## Task requirements
Count how many lines in the data below include "liquidity". Answer with the number only.
───── The data
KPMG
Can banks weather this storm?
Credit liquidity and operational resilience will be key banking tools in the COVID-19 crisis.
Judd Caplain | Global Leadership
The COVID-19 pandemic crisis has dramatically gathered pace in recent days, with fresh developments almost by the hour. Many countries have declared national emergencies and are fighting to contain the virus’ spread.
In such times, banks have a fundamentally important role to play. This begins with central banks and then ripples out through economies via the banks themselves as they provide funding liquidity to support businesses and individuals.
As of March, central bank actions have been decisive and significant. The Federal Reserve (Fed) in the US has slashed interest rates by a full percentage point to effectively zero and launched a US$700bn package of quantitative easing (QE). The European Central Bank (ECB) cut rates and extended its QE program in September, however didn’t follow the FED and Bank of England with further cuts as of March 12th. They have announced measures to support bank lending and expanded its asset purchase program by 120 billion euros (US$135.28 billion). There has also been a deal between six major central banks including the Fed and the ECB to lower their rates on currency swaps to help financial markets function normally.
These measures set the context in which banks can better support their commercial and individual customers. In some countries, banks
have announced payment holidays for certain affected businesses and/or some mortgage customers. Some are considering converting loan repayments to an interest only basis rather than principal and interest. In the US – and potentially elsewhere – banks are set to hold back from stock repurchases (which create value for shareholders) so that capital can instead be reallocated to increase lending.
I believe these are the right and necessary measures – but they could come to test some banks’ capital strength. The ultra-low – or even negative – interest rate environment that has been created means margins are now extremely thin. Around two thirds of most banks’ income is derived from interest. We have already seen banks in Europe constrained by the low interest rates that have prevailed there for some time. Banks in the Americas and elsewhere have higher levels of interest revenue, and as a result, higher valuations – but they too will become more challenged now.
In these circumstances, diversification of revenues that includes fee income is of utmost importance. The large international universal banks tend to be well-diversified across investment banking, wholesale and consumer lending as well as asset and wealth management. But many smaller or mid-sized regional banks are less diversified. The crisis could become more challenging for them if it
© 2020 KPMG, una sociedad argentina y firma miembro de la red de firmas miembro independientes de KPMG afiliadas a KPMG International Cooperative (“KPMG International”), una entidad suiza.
──────────
───── The data
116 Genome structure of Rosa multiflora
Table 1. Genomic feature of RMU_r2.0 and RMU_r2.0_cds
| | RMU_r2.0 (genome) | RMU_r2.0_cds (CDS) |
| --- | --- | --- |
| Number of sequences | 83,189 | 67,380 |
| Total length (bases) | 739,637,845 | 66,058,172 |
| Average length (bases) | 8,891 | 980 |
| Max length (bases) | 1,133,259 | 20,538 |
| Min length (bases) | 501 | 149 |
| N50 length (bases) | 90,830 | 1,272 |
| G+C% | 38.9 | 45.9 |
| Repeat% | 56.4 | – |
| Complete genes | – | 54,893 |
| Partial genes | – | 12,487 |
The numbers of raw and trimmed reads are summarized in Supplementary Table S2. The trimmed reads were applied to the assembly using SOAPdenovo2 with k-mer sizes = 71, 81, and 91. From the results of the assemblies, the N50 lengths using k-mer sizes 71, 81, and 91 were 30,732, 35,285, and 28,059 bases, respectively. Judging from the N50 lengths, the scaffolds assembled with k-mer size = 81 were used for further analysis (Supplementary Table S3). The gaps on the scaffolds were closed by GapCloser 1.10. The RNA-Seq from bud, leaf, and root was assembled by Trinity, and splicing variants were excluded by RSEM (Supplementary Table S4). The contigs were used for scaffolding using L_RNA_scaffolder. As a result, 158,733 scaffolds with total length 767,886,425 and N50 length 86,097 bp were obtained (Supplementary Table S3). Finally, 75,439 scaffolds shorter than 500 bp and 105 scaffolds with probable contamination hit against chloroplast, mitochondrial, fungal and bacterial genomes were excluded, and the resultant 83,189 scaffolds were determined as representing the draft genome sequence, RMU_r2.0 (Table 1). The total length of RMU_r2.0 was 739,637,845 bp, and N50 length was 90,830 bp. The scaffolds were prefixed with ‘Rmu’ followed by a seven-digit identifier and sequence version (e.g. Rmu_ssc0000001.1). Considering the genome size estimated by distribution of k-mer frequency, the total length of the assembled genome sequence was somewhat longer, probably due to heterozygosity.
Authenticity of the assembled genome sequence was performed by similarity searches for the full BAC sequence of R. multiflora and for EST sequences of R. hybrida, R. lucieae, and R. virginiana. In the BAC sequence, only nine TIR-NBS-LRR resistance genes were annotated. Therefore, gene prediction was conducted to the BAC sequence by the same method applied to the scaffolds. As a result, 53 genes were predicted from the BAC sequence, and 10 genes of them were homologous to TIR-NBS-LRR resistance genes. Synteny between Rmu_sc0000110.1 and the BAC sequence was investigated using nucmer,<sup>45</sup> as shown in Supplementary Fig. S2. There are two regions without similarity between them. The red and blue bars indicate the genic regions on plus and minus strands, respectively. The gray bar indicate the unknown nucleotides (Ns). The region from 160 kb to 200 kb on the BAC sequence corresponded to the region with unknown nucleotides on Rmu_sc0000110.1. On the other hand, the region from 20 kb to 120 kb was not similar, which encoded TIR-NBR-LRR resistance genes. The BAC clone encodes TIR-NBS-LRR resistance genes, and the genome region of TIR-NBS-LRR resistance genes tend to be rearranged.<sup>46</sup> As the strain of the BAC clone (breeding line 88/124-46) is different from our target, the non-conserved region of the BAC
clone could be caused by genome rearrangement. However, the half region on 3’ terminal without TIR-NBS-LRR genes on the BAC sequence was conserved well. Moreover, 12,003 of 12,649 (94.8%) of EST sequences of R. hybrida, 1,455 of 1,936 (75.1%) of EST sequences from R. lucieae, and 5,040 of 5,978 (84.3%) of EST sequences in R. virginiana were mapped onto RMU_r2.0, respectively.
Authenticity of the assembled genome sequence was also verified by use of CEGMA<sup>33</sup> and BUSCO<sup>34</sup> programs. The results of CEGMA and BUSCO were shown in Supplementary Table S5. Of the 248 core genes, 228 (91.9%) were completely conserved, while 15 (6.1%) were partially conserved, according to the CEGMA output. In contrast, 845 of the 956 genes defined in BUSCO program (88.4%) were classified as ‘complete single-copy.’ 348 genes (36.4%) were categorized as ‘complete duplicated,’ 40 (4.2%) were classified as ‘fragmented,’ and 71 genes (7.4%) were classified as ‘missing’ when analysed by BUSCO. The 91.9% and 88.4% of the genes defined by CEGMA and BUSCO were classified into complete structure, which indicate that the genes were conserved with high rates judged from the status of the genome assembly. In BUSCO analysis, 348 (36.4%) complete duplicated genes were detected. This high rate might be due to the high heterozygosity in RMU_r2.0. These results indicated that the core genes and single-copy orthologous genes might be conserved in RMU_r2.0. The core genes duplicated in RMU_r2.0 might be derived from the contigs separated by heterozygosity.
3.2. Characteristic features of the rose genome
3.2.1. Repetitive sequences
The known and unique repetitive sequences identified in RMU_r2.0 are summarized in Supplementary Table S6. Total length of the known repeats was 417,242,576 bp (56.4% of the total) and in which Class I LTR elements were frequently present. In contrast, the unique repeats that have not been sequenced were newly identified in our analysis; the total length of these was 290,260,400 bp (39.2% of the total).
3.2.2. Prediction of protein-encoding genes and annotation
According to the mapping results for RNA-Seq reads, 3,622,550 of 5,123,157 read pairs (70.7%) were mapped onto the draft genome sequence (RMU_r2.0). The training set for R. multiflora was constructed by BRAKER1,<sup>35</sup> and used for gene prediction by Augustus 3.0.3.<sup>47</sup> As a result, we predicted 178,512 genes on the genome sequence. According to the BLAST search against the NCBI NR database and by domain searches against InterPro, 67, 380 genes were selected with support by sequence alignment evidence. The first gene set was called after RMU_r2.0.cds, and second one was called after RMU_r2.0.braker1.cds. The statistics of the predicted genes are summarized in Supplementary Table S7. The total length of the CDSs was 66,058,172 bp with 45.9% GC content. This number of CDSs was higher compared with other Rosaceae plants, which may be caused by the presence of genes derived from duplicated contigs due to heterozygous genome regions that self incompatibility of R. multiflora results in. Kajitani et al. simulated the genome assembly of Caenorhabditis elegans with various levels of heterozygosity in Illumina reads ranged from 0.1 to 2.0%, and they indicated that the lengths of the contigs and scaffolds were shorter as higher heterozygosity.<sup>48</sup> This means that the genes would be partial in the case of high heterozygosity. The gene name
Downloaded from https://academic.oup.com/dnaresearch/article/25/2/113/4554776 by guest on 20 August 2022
──────────
## Exercise result
2